Monitoring Lung Metastases
Once you are diagnosed with lung metastases, you and your doctors will decide on a treatment plan. That plan will also include regular tests. These tests are important because they show your doctors how treatments are working and if the tumors are shrinking, growing or staying the same. Knowing this allows you and your doctor to continue making treatment decisions and managing side effects.
Tests your doctor may use to monitor lung metastases can include
- blood tests, which can show changes in how much oxygen your lungs are sending to your blood, or find proteins or cells that have broken away from tumors and entered your blood. Either of these situations can suggest the cancer is growing or spreading.

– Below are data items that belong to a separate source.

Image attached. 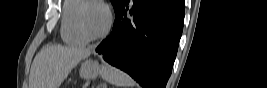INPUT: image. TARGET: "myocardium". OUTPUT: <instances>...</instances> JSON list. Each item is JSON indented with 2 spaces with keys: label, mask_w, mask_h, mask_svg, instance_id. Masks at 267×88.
<instances>
[{
  "label": "myocardium",
  "mask_w": 267,
  "mask_h": 88,
  "mask_svg": "<svg viewBox=\"0 0 267 88\" xmlns=\"http://www.w3.org/2000/svg\"><path fill=\"white\" fill-rule=\"evenodd\" d=\"M88 5H97V6L101 7L102 9H104V11L106 12V15H107V23L105 25V28L103 29V31L101 33H99L97 35L89 34L84 27L82 14H83V10ZM76 21H77V26H78L79 32L82 35V37L84 39H86L87 41H96V40H100V39L104 38L110 32L112 24H113V15H112V12H111L109 6L106 5L104 2L98 1V0H89L79 7L78 12H77Z\"/></svg>",
  "instance_id": "f54148a6"
}]
</instances>
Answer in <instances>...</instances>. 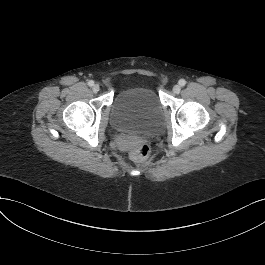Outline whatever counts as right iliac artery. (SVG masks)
Instances as JSON below:
<instances>
[{
	"label": "right iliac artery",
	"instance_id": "82829eb1",
	"mask_svg": "<svg viewBox=\"0 0 265 265\" xmlns=\"http://www.w3.org/2000/svg\"><path fill=\"white\" fill-rule=\"evenodd\" d=\"M88 85H89L90 87H92V86L94 85V81L90 80V81L88 82Z\"/></svg>",
	"mask_w": 265,
	"mask_h": 265
}]
</instances>
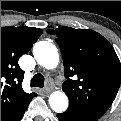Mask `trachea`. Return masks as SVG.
<instances>
[{
	"mask_svg": "<svg viewBox=\"0 0 121 121\" xmlns=\"http://www.w3.org/2000/svg\"><path fill=\"white\" fill-rule=\"evenodd\" d=\"M44 83H45V80H44L43 75L38 73V74L34 75V77L31 79V84L30 85L32 87L43 88Z\"/></svg>",
	"mask_w": 121,
	"mask_h": 121,
	"instance_id": "obj_1",
	"label": "trachea"
}]
</instances>
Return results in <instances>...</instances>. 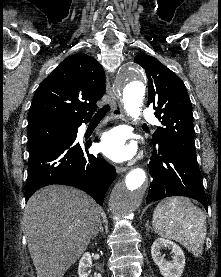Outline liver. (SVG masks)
Returning <instances> with one entry per match:
<instances>
[{
    "instance_id": "1",
    "label": "liver",
    "mask_w": 221,
    "mask_h": 277,
    "mask_svg": "<svg viewBox=\"0 0 221 277\" xmlns=\"http://www.w3.org/2000/svg\"><path fill=\"white\" fill-rule=\"evenodd\" d=\"M23 218L37 277H63L87 249L101 222L100 208L90 196L58 185L33 194Z\"/></svg>"
}]
</instances>
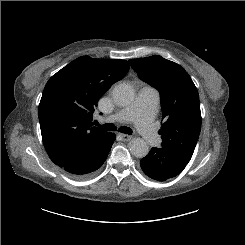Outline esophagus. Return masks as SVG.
I'll list each match as a JSON object with an SVG mask.
<instances>
[{"label": "esophagus", "mask_w": 245, "mask_h": 245, "mask_svg": "<svg viewBox=\"0 0 245 245\" xmlns=\"http://www.w3.org/2000/svg\"><path fill=\"white\" fill-rule=\"evenodd\" d=\"M118 135L125 141L130 140L131 136L123 133H118Z\"/></svg>", "instance_id": "obj_1"}]
</instances>
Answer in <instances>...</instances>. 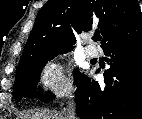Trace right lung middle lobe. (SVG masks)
<instances>
[{
    "mask_svg": "<svg viewBox=\"0 0 142 119\" xmlns=\"http://www.w3.org/2000/svg\"><path fill=\"white\" fill-rule=\"evenodd\" d=\"M66 52L68 51L50 53L35 59L31 63L23 67L18 68L14 83V90H13L14 96L18 99H21L22 97L26 98L34 97L40 99L43 102H49L50 100L54 99L55 95H53L51 92H47L45 94L41 92V88L37 89V83L42 68L46 65L47 61L51 60L60 53H66ZM82 75L83 74L80 73L78 70H75L74 73L75 84L78 83Z\"/></svg>",
    "mask_w": 142,
    "mask_h": 119,
    "instance_id": "obj_1",
    "label": "right lung middle lobe"
}]
</instances>
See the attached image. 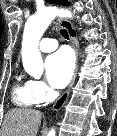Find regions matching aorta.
Here are the masks:
<instances>
[{
  "mask_svg": "<svg viewBox=\"0 0 117 136\" xmlns=\"http://www.w3.org/2000/svg\"><path fill=\"white\" fill-rule=\"evenodd\" d=\"M57 15L70 17L71 12L47 7L29 17L25 24L21 48L22 62L27 73L35 78H39L43 73V60L39 51V41ZM48 136H56L55 129L52 128Z\"/></svg>",
  "mask_w": 117,
  "mask_h": 136,
  "instance_id": "1",
  "label": "aorta"
}]
</instances>
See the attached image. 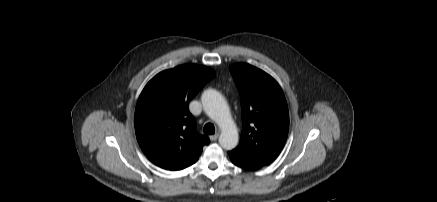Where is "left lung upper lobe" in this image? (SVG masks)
I'll use <instances>...</instances> for the list:
<instances>
[{
  "label": "left lung upper lobe",
  "instance_id": "left-lung-upper-lobe-1",
  "mask_svg": "<svg viewBox=\"0 0 437 202\" xmlns=\"http://www.w3.org/2000/svg\"><path fill=\"white\" fill-rule=\"evenodd\" d=\"M242 107L239 145L230 153L261 168L281 152L288 135L289 113L284 93L274 78L247 63L230 66Z\"/></svg>",
  "mask_w": 437,
  "mask_h": 202
}]
</instances>
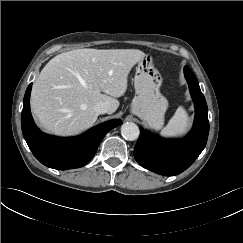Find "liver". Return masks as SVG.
I'll return each instance as SVG.
<instances>
[{"label": "liver", "instance_id": "6515ba94", "mask_svg": "<svg viewBox=\"0 0 243 243\" xmlns=\"http://www.w3.org/2000/svg\"><path fill=\"white\" fill-rule=\"evenodd\" d=\"M145 53L137 49H76L52 58L33 84L31 110L45 132L77 135L97 120L94 105L108 114L119 107L132 67Z\"/></svg>", "mask_w": 243, "mask_h": 243}]
</instances>
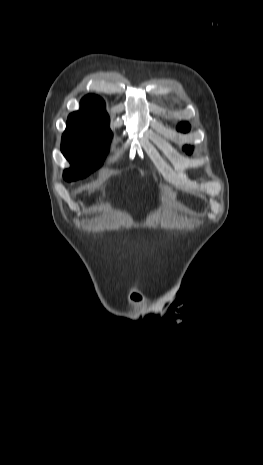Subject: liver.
I'll return each mask as SVG.
<instances>
[{
	"mask_svg": "<svg viewBox=\"0 0 263 465\" xmlns=\"http://www.w3.org/2000/svg\"><path fill=\"white\" fill-rule=\"evenodd\" d=\"M168 197L171 199V200H174L176 194L175 193H172V192H168L167 193Z\"/></svg>",
	"mask_w": 263,
	"mask_h": 465,
	"instance_id": "1",
	"label": "liver"
}]
</instances>
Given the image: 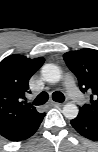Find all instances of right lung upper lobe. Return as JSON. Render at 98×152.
I'll return each mask as SVG.
<instances>
[{
	"instance_id": "obj_1",
	"label": "right lung upper lobe",
	"mask_w": 98,
	"mask_h": 152,
	"mask_svg": "<svg viewBox=\"0 0 98 152\" xmlns=\"http://www.w3.org/2000/svg\"><path fill=\"white\" fill-rule=\"evenodd\" d=\"M44 61L42 57L30 59L10 55L0 62V135L3 137L19 130L39 114L25 99L30 93L29 79Z\"/></svg>"
}]
</instances>
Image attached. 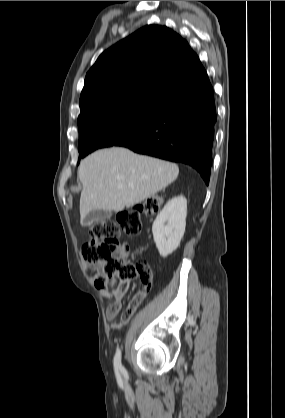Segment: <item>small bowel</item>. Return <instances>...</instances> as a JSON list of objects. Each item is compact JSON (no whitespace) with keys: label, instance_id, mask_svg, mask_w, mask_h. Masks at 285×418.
I'll list each match as a JSON object with an SVG mask.
<instances>
[{"label":"small bowel","instance_id":"obj_1","mask_svg":"<svg viewBox=\"0 0 285 418\" xmlns=\"http://www.w3.org/2000/svg\"><path fill=\"white\" fill-rule=\"evenodd\" d=\"M138 265L141 284H145L150 288L153 281L150 265L145 261H139ZM87 268L91 270L95 275H97L100 271L101 266L88 265ZM93 280V277H91V281ZM128 284L129 279H121L117 285H112L111 287H108L106 290H103L105 297L111 300L110 308L105 313V317L107 320L112 321L118 316L119 313H121L123 307V298L127 290ZM140 304L141 303H135L132 299L126 310L122 313L121 321L116 325H112V329L118 330L123 325H125L133 316L134 312Z\"/></svg>","mask_w":285,"mask_h":418}]
</instances>
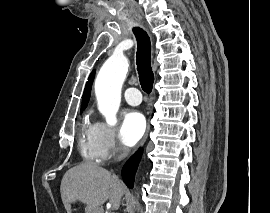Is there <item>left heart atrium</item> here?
Instances as JSON below:
<instances>
[{"label": "left heart atrium", "mask_w": 270, "mask_h": 213, "mask_svg": "<svg viewBox=\"0 0 270 213\" xmlns=\"http://www.w3.org/2000/svg\"><path fill=\"white\" fill-rule=\"evenodd\" d=\"M146 121L138 111H129L124 115L120 128V140L126 146L135 145L144 135Z\"/></svg>", "instance_id": "left-heart-atrium-1"}]
</instances>
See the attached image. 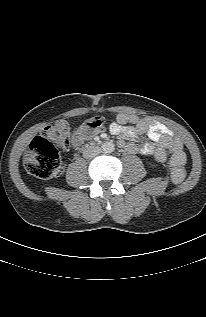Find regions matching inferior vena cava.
I'll list each match as a JSON object with an SVG mask.
<instances>
[{
    "instance_id": "602c4592",
    "label": "inferior vena cava",
    "mask_w": 206,
    "mask_h": 317,
    "mask_svg": "<svg viewBox=\"0 0 206 317\" xmlns=\"http://www.w3.org/2000/svg\"><path fill=\"white\" fill-rule=\"evenodd\" d=\"M101 153V148L98 146H88L83 150V157L91 159Z\"/></svg>"
}]
</instances>
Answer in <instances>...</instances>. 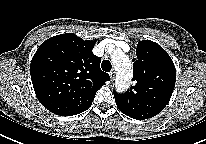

- imaging tests such as CT scans, a combination of a CT scan and a PET scan called a PET-CT, chest x-rays, or less often, MRIs. These tests create pictures of your lungs and show where cancer is located in them. By comparing the pictures over time, doctors can see whether lung metastases are growing or shrinking, or changing in other ways.
How often you get which tests depends on the specifics of your diagnosis, your treatment and your doctor’s preferences. But it’s common for doctors to recommend imaging tests every 2-6 months. Your doctor may also recommend additional tests if you experience new or more serious symptoms or side effects. Ask your doctor how often he or she recommends you have certain tests, and why.